Iran: un étudiant en prison pour avoir refusé d’espionner en Belgique

hamid

Malgré une volonté d’ouverture apparente, l’Iran reste un pays qui bafoue certains droits élémentaires. Sans vouloir pointer un doigt accusateur, le cas du jeune Hamid interpelle la communauté étudiante. Hamid Babei vient d’être condamné à six ans de prison dans son pays. Son crime? Avoir refusé d’espionner d’autres compatriotes, également étudiants en Belgique, lors de ses études à l’ULg. L’Iran l’accuse (ainsi que sa femme, actuellement doctorante en chimie à l’ULB) d’être à la solde d’un Etat hostile à l’Iran (oui, la Belgique), citant pour preuve d’allégeance… les bourses d’étude reçues par l’étudiant. En visite dans sa famille, Hamid a été arrêté en juillet 2013 et a perdu ses derniers appels devant la quinzième chambre du tribunal révolutionnaire. Sa dernière chance (un appel devant la 54ème chambre de la cour d’appel de Téhéran) vise à annuler la condamnation et à lui rendre sa liberté afin qu’il puisse terminer ses études en Belgique.

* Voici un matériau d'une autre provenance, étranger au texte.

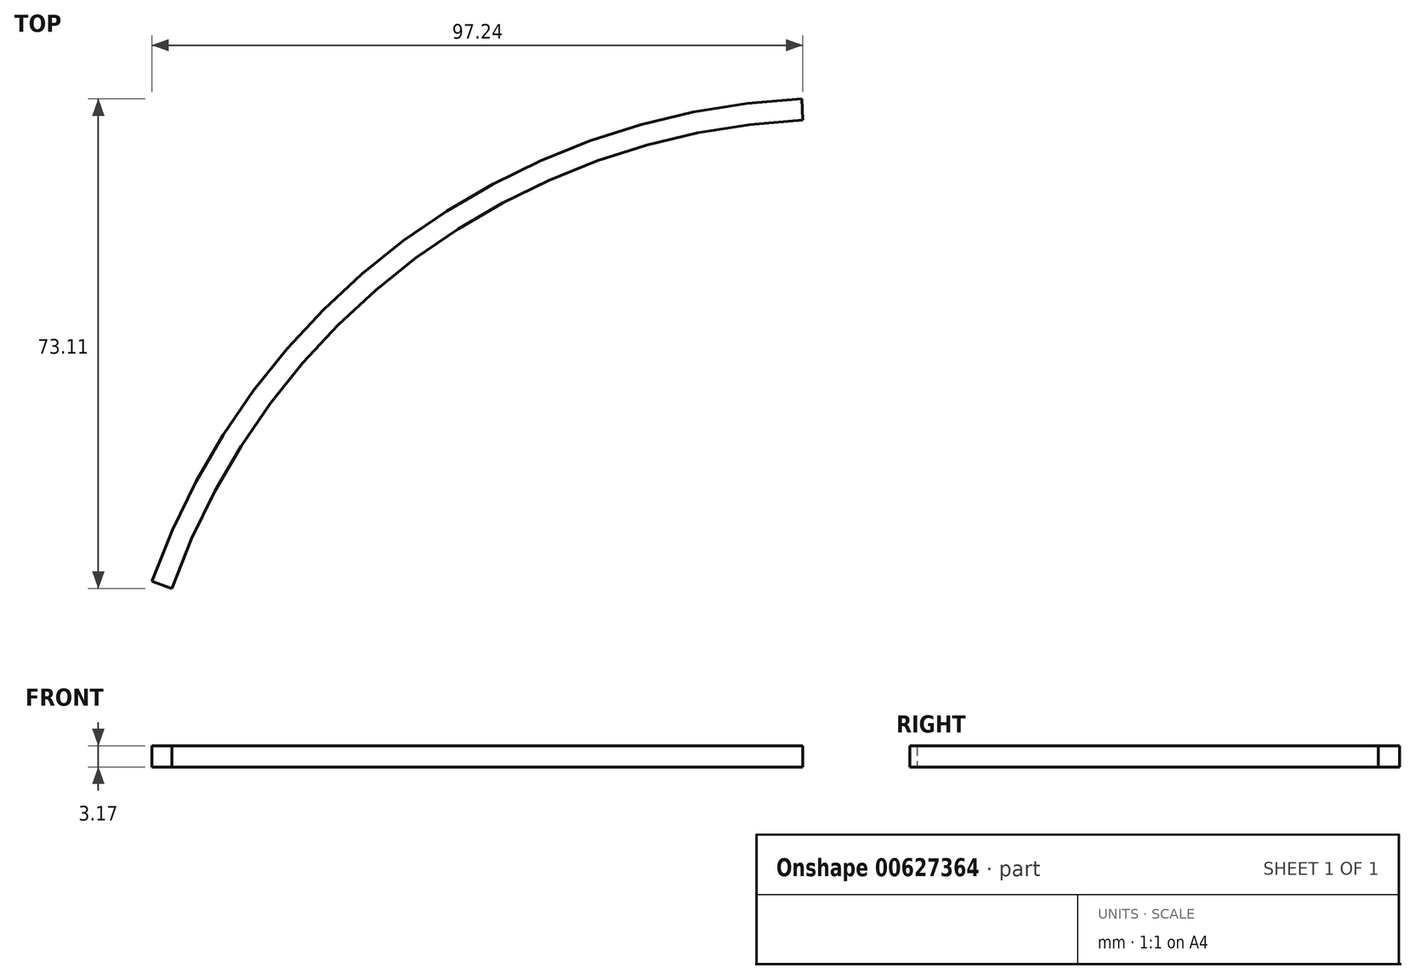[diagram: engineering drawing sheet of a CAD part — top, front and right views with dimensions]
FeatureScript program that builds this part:
annotation { "Feature Type Name" : "Feature", "Feature Type Description" : "" }
export const myFeature = defineFeature(function(context is Context, id is Id, definition is map)
    precondition{}
    {
        {
            var Q0;
            Q0=qCreatedBy(makeId("Top.planeOp"),FACE);
            var sketch = newSketch(context, id + "F0", { "sketchPlane" : qUnion([Q0])});
            skArc(sketch, "E0", {"start": v(-4.86, 105.02) * mm, "mid": v(-62.65, 84.42) * mm, "end": v(-99.1, 35.08) * mm});
            skArc(sketch, "E1.0", {"start": v(-5, 108.19) * mm, "mid": v(-64.54, 86.97) * mm, "end": v(-102.1, 36.14) * mm});
            skLineSegment(sketch, "E2", {"start": v(-102.1, 36.14) * mm, "end": v(-99.1, 35.08) * mm});
            skLineSegment(sketch, "E3", {"start": v(-4.86, 105.02) * mm, "end": v(-5, 108.19) * mm});
            skSolve(sketch);
        }
        {
            var Q0;
            Q0=makeQuery(id+"F0.imprint","IMPRINT",FACE,{"disambiguationData":[TD([[makeQuery(id+"F0.imprint","IMPRINT",EDGE,{"derivedFrom":sQuery(id+"F0.wireOp",EDGE,"E0")}),-1.0]])]});
            extrude(context, id + "F1", {"entities" : qUnion([Q0]), "depth" : 3.17 * mm, "offsetDistance" : 25.4 * mm});
        }
    });
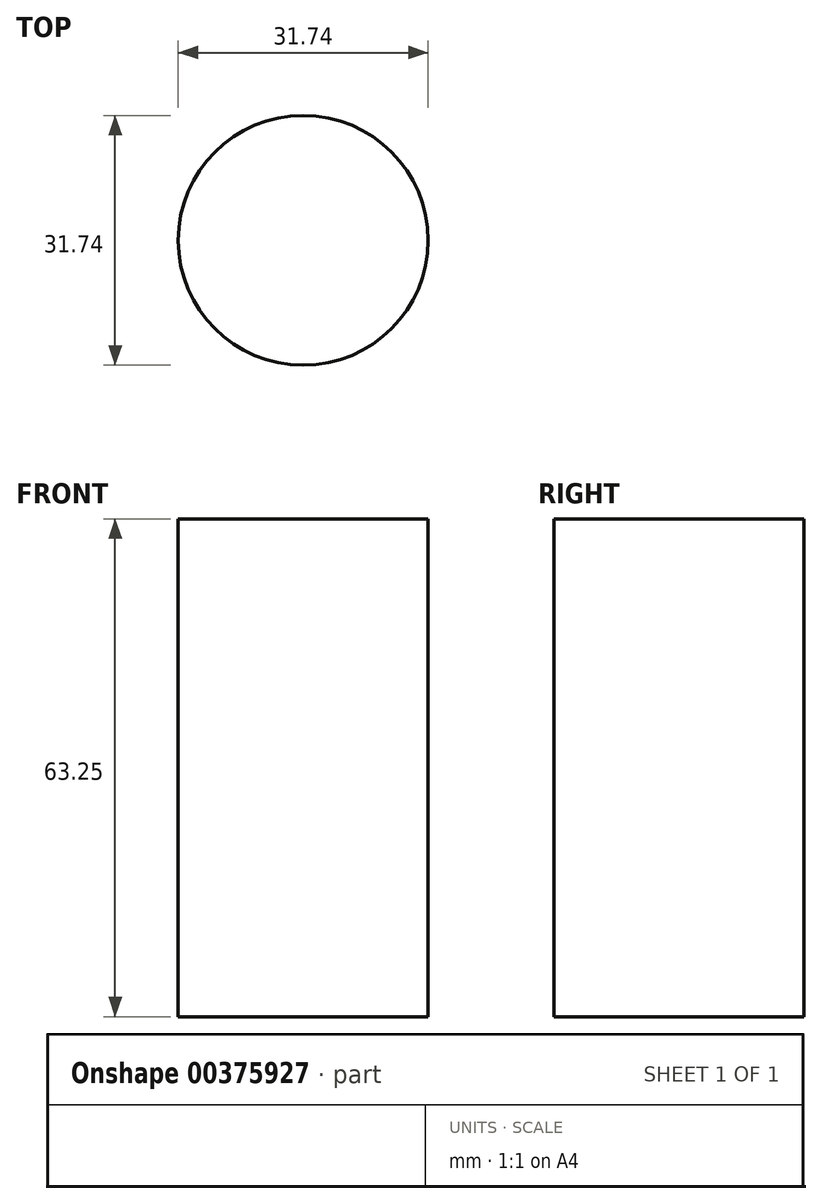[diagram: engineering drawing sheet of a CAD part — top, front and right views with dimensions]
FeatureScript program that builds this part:
annotation { "Feature Type Name" : "Feature", "Feature Type Description" : "" }
export const myFeature = defineFeature(function(context is Context, id is Id, definition is map)
    precondition{}
    {
        {
            var Q0;
            Q0=qCreatedBy(makeId("Top.planeOp"),FACE);
            var sketch = newSketch(context, id + "F0", { "sketchPlane" : qUnion([Q0])});
            skCircle(sketch, "E0", {"center": v(0, 0) * mm, "radius": 15.87 * mm});
            skSolve(sketch);
        }
        {
            var Q0;
            Q0 = qSketchRegion(id + "F0", true);
            extrude(context, id + "F1", {"entities" : qUnion([Q0]), "depth" : 63.25 * mm});
        }
        {
            var Q0;
            Q0=makeQuery(id+"F1.opExtrude","SWEPT_BODY",BODY,{"disambiguationData":[OSD([sQuery(id+"F0.wireOp",EDGE,"E0")])]});
            var Q1;
            Q1=makeQuery(id+"F1.opExtrude","SWEPT_FACE",FACE,{"disambiguationData":[OSD([sQuery(id+"F0.wireOp",EDGE,"E0")])]});
            circularPattern(context, id + "F2", {"entities" : qUnion([Q0]), "axis" : qUnion([Q1]), "angle" : 72 * degree, "instanceCount" : 5, "equalSpace" : true});
        }
    });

Notre ministre des Affaires étrangères, Didier Reynders, était en visite en Iran la semaine passée. Informé du cas de Hamid, on ne sait pourtant pas s’il a profité de sa visite auprès des autorités iraniennes pour aborder la question. On ne peut que l’espérer vu que Reynders est également professeur à l’ULg…

L’ULg, mais aussi l’ULB et Amnesty International se mobilisent pour soutenir Hamid Babei et demandent une révision du procès en Iran. Si vous souhaitez également le soutenir, vous pouvez vous rendre sur le site d’Amnesty International.